Une production en hausse. Confronté à cette demande vertigineuse, le marché des granulés risque-t-il de connaître la pénurie cet automne ? Difficile de répondre à cette question. Les fabricants rappellent avoir augmenté leurs capacités de production, passant de 1,8 million de tonnes en 2021 à 2,15 millions de tonnes en 2022 avec l’ouverture de sites industriels. La production nationale couvre environ 85 % de la demande, le reste étant assuré par les importations. Mais ces dernières font l’objet d’une lutte acharnée, car certains pays importent beaucoup plus de granulés que la France, d’où une surenchère des prix et une baisse des importations destinées à la France. 

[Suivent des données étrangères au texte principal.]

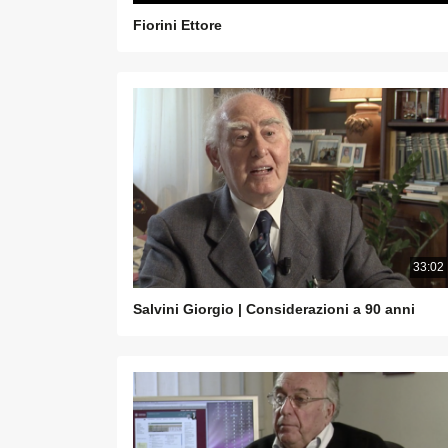
Fiorini Ettore
33:02
Salvini Giorgio | Considerazioni a 90 anni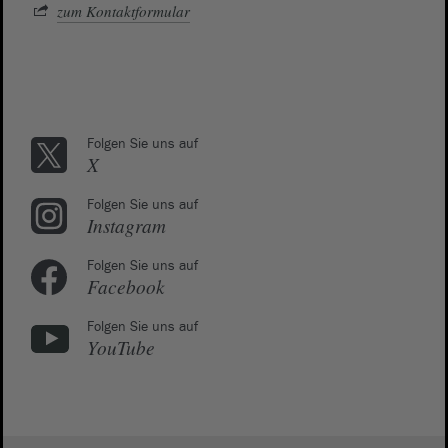
zum Kontaktformular
Folgen Sie uns auf
X
Folgen Sie uns auf
Instagram
Folgen Sie uns auf
Facebook
Folgen Sie uns auf
YouTube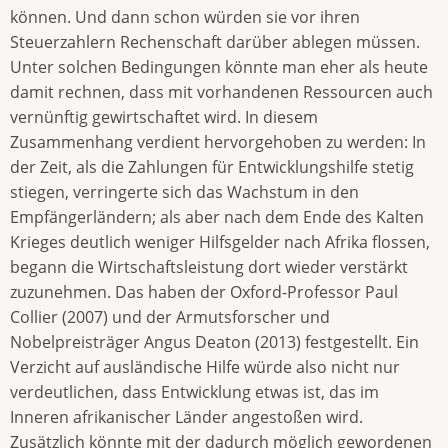
können. Und dann schon würden sie vor ihren
Steuerzahlern Rechenschaft darüber ablegen müssen.
Unter solchen Bedingungen könnte man eher als heute
damit rechnen, dass mit vorhandenen Ressourcen auch
vernünftig gewirtschaftet wird. In diesem
Zusammenhang verdient hervorgehoben zu werden: In
der Zeit, als die Zahlungen für Entwicklungshilfe stetig
stiegen, verringerte sich das Wachstum in den
Empfängerländern; als aber nach dem Ende des Kalten
Krieges deutlich weniger Hilfsgelder nach Afrika flossen,
begann die Wirtschaftsleistung dort wieder verstärkt
zuzunehmen. Das haben der Oxford-Professor Paul
Collier (2007) und der Armutsforscher und
Nobelpreisträger Angus Deaton (2013) festgestellt. Ein
Verzicht auf ausländische Hilfe würde also nicht nur
verdeutlichen, dass Entwicklung etwas ist, das im
Inneren afrikanischer Länder angestoßen wird.
Zusätzlich könnte mit der dadurch möglich gewordenen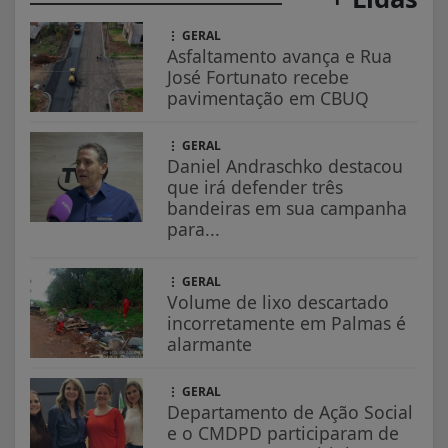
GERAL
Asfaltamento avança e Rua
José Fortunato recebe
pavimentação em CBUQ
GERAL
Daniel Andraschko destacou
que irá defender três
bandeiras em sua campanha
para...
GERAL
Volume de lixo descartado
incorretamente em Palmas é
alarmante
GERAL
Departamento de Ação Social
e o CMDPD participaram de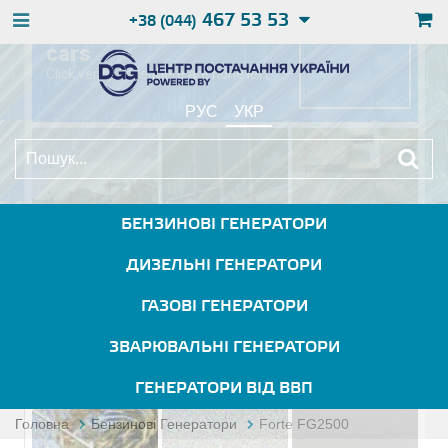
467 53 53
+38 (044)
РУС
УКР
БЕНЗИНОВІ ГЕНЕРАТОРИ
ДИЗЕЛЬНІ ГЕНЕРАТОРИ
ГАЗОВІ ГЕНЕРАТОРИ
ЗВАРЮВАЛЬНІ ГЕНЕРАТОРИ
ГЕНЕРАТОРИ ВІД ВВП
Головна
Бензинові Генератори
Forte FG2500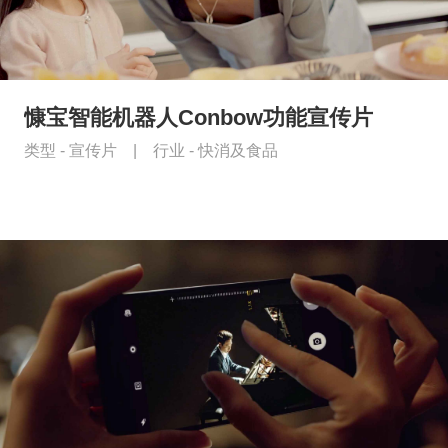
慷宝智能机器人Conbow功能宣传片
类型 -
宣传片
|
行业 -
快消及食品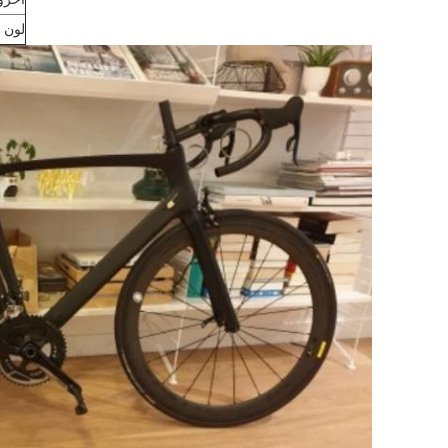
آحرو
لون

Baisser la température du chauffage. Pour éviter la pénurie, la balle est aussi dans le camp des consommateurs selon Eric Vial. Le patron de Propellet exhorte les particuliers à acheter uniquement ce dont ils ont besoin et non pas à surstocker. « Nous espérons que la demande se calmera cet hiver », explique Eric Vial qui appelle également les utilisateurs de chauffage bois à la sobriété. « Il faut revenir à une température de consigne de 20 °C, voire 19 °C pour le chauffage. Les particuliers qui ont remplacé leur chaudière fioul ou leur chauffage électrique en profitent pour augmenter leur température de 2 à 3, voire 4 °C, car le granulé n’est pas un combustible cher. »

Des économies à la clé. A l’heure où la préservation du pouvoir d’achat s’impose comme une priorité pour de nombreux ménages, Eric Vial rappelle qu’une diminution de la température de deux degrés permet de réaliser une économie de 14 % sur sa facture ! La réduction des besoins des Français devrait cependant s’imposer rapidement dans les prochaines semaines. Dans le cadre de son plan de sobriété énergétique, l’Etat a en effet demandé aux acteurs du logement de lui transmettre en septembre des recommandations pour diminuer de 10 % la consommation énergétique d’ici à deux ans. La baisse de la température de consigne du chauffage à 19 °C, que personne ne respecte, fait partie des mesures qui pourraient être retenues par Agnès Pannier-Runacher, ministre de la Transition énergétique.